▶ Work to be completed
Copy the records below word for word, leaving out the pictures.
* * * *
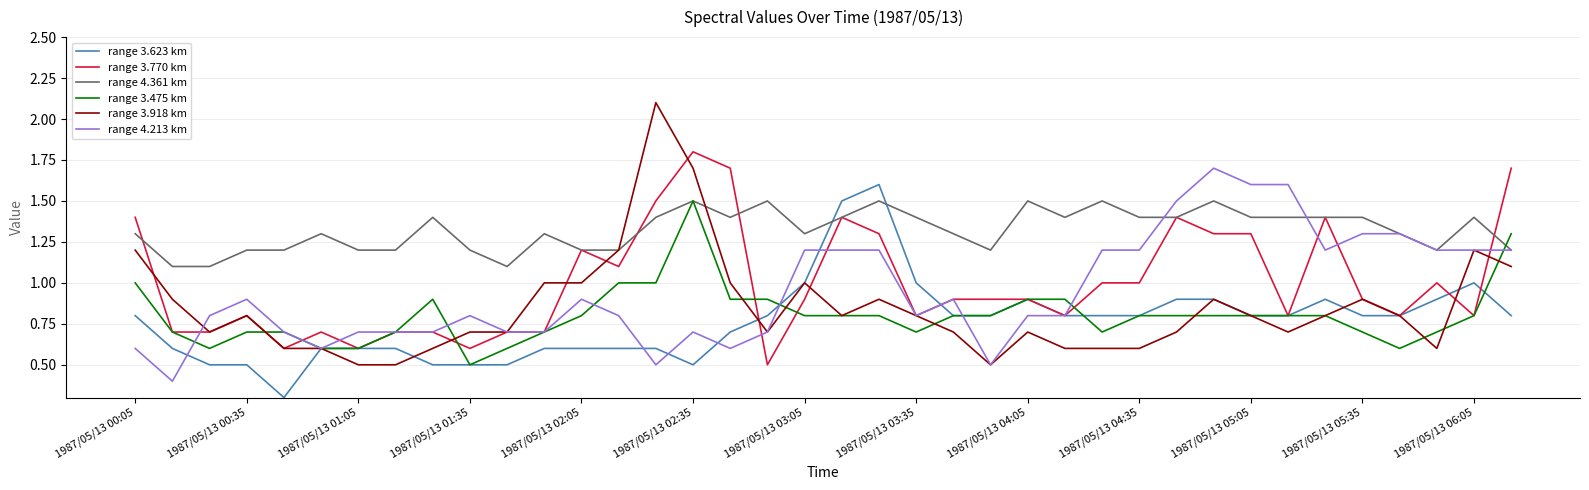

What is the minimum value shown in the chart?

0.3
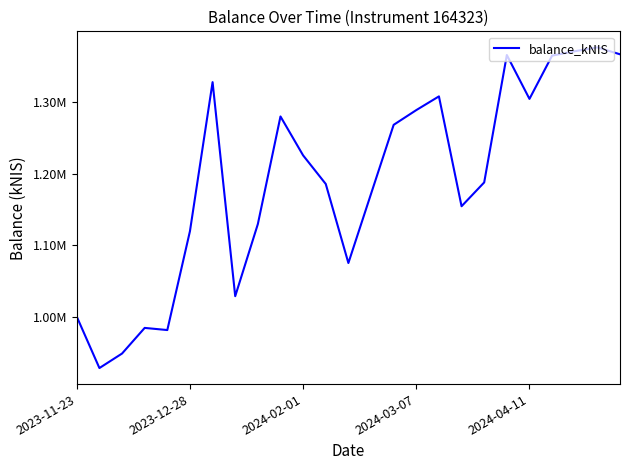

True or false: there are more than 2 points higher than both neighbors.

True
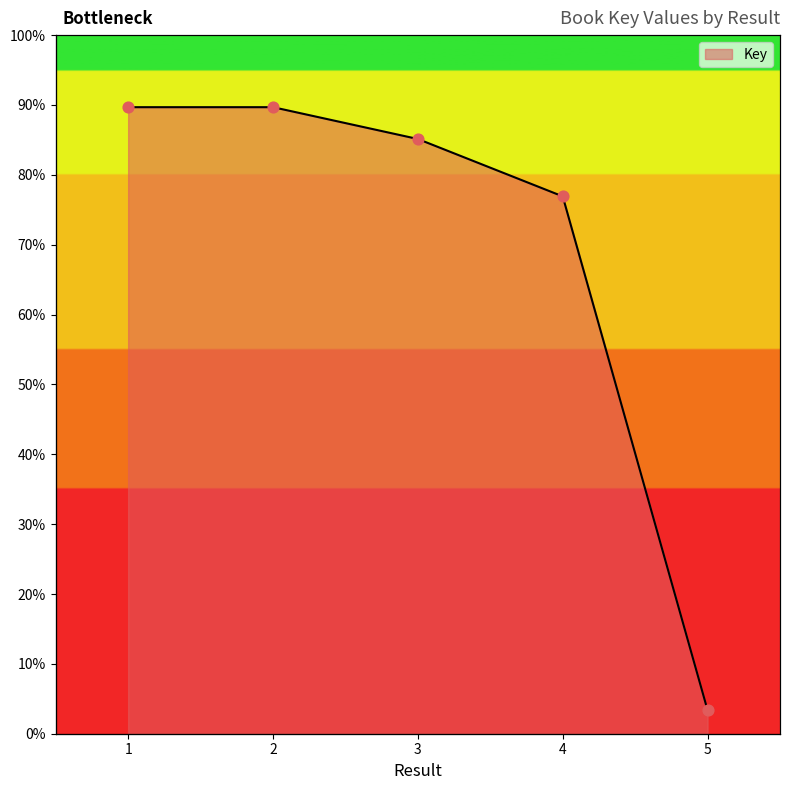

What is the ratio of the value at 1 to the value at 3?

1.0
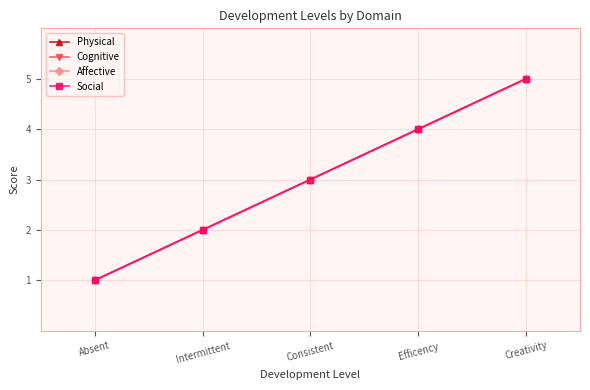

True or false: Social and Physical cross at least once.

False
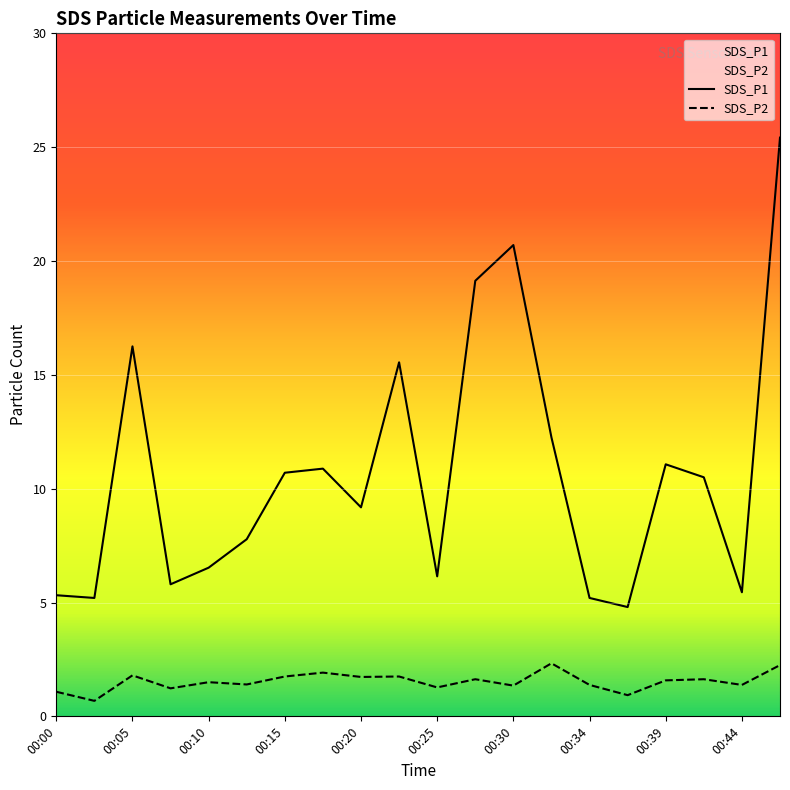

True or false: SDS_P1 has a value of 12.2 at 00:32.

True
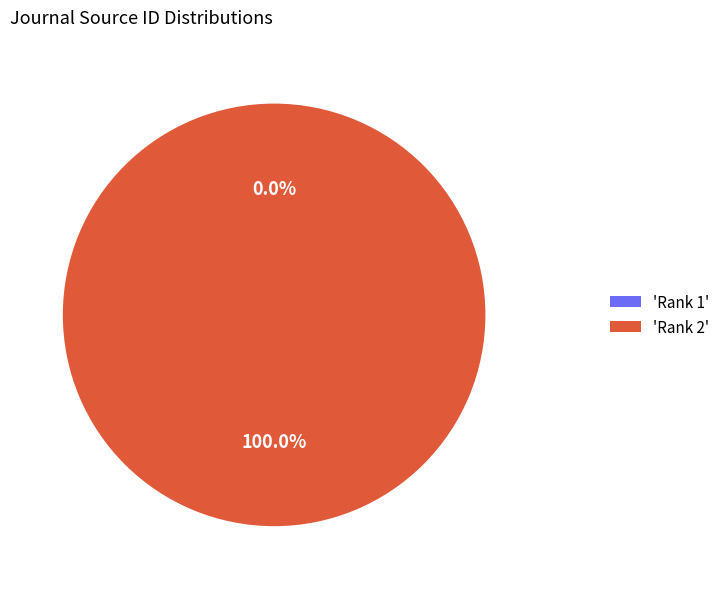

Is there any slice that represents more than half of the pie?

Yes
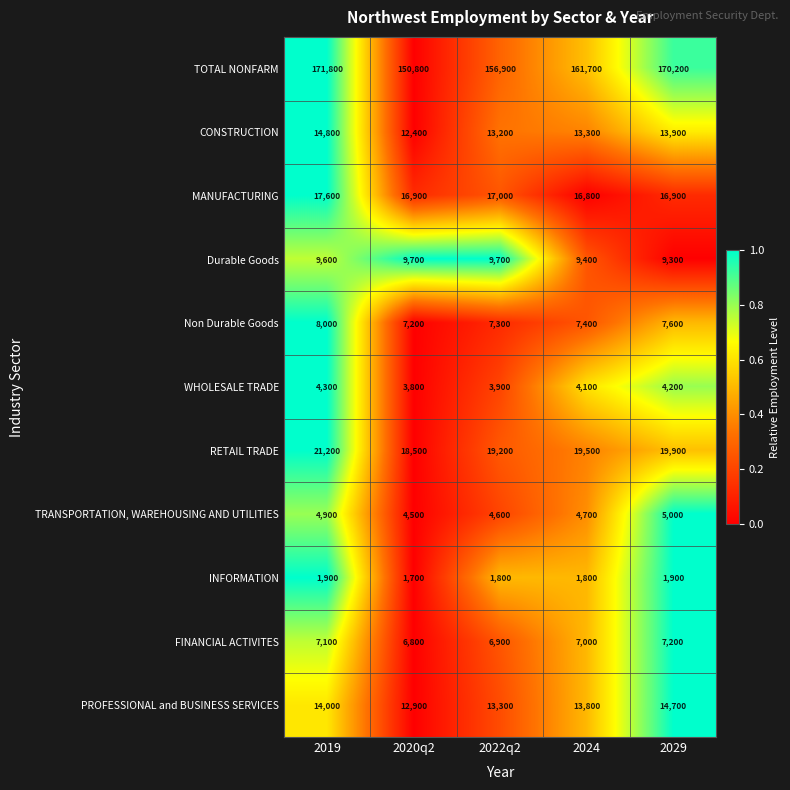

At which category does the chart reach its peak across all series?

2019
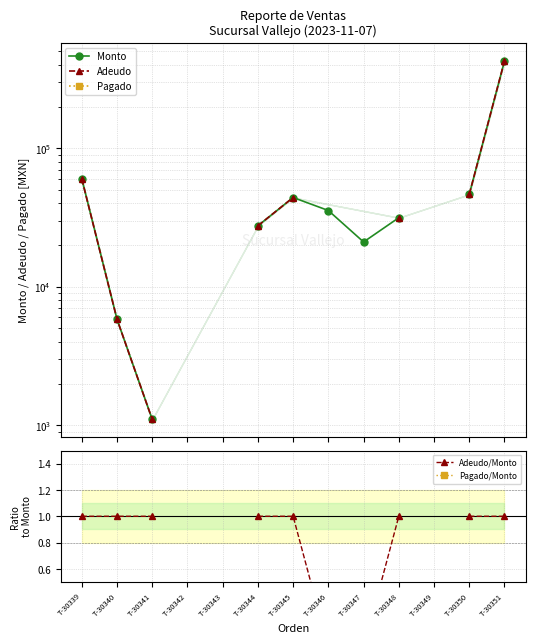

Count the number of categories in the chart.

13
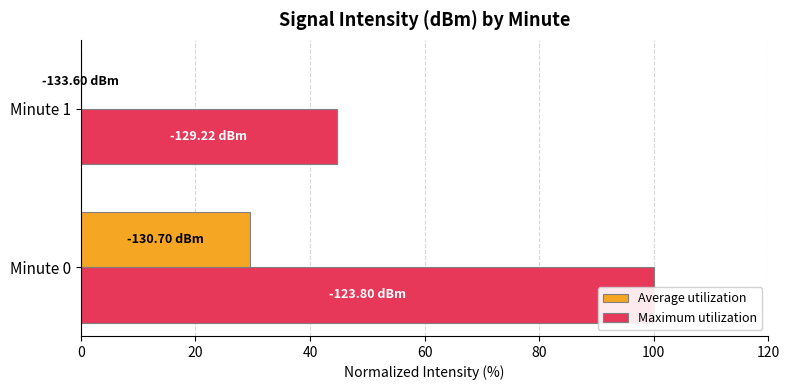

What is the difference between the maximum and minimum values in the Maximum utilization series?

55.3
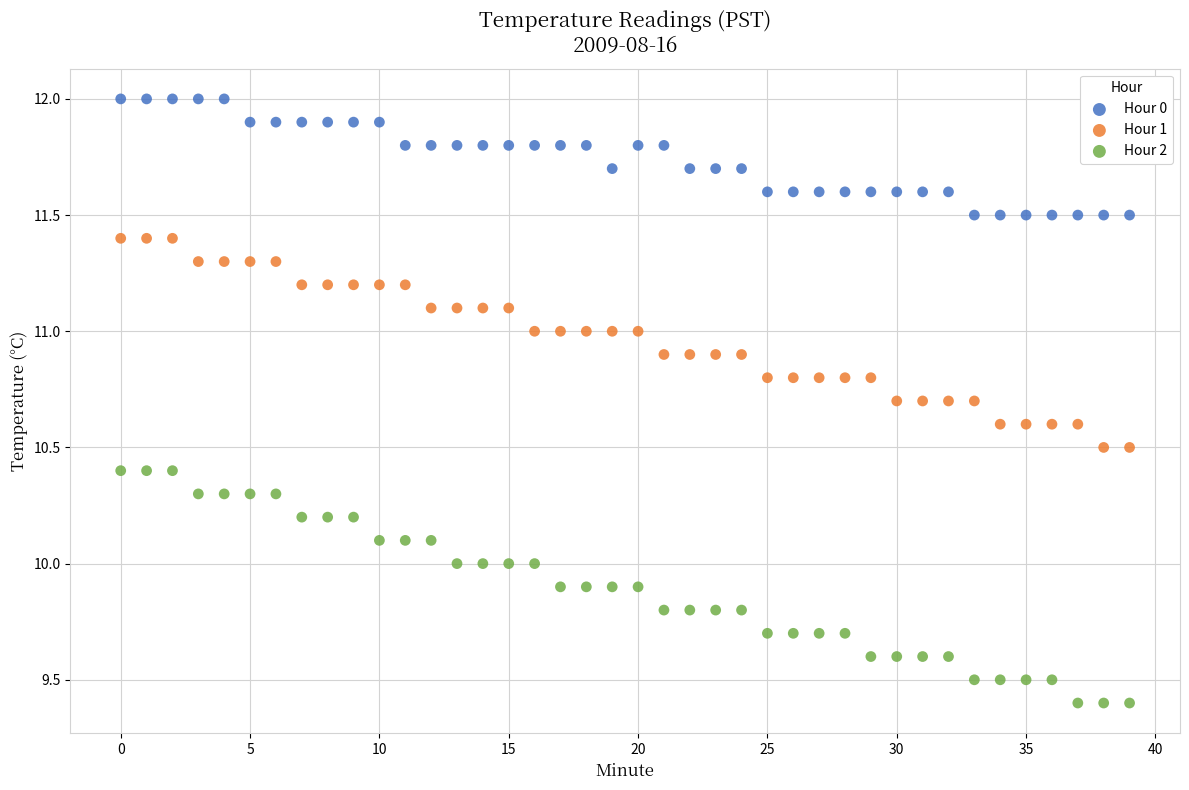

Across all data points, what is the range of Y values (max minus min)?

2.6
* * * *
▶ Answer space
What is the minimum value shown in the chart?

0.3

True or false: there are more than 2 points higher than both neighbors.

True

What is the ratio of the value at 1 to the value at 3?

1.0

True or false: Social and Physical cross at least once.

False

True or false: SDS_P1 has a value of 12.2 at 00:32.

True

Is there any slice that represents more than half of the pie?

Yes

At which category does the chart reach its peak across all series?

2019

Count the number of categories in the chart.

13

What is the difference between the maximum and minimum values in the Maximum utilization series?

55.3

Across all data points, what is the range of Y values (max minus min)?

2.6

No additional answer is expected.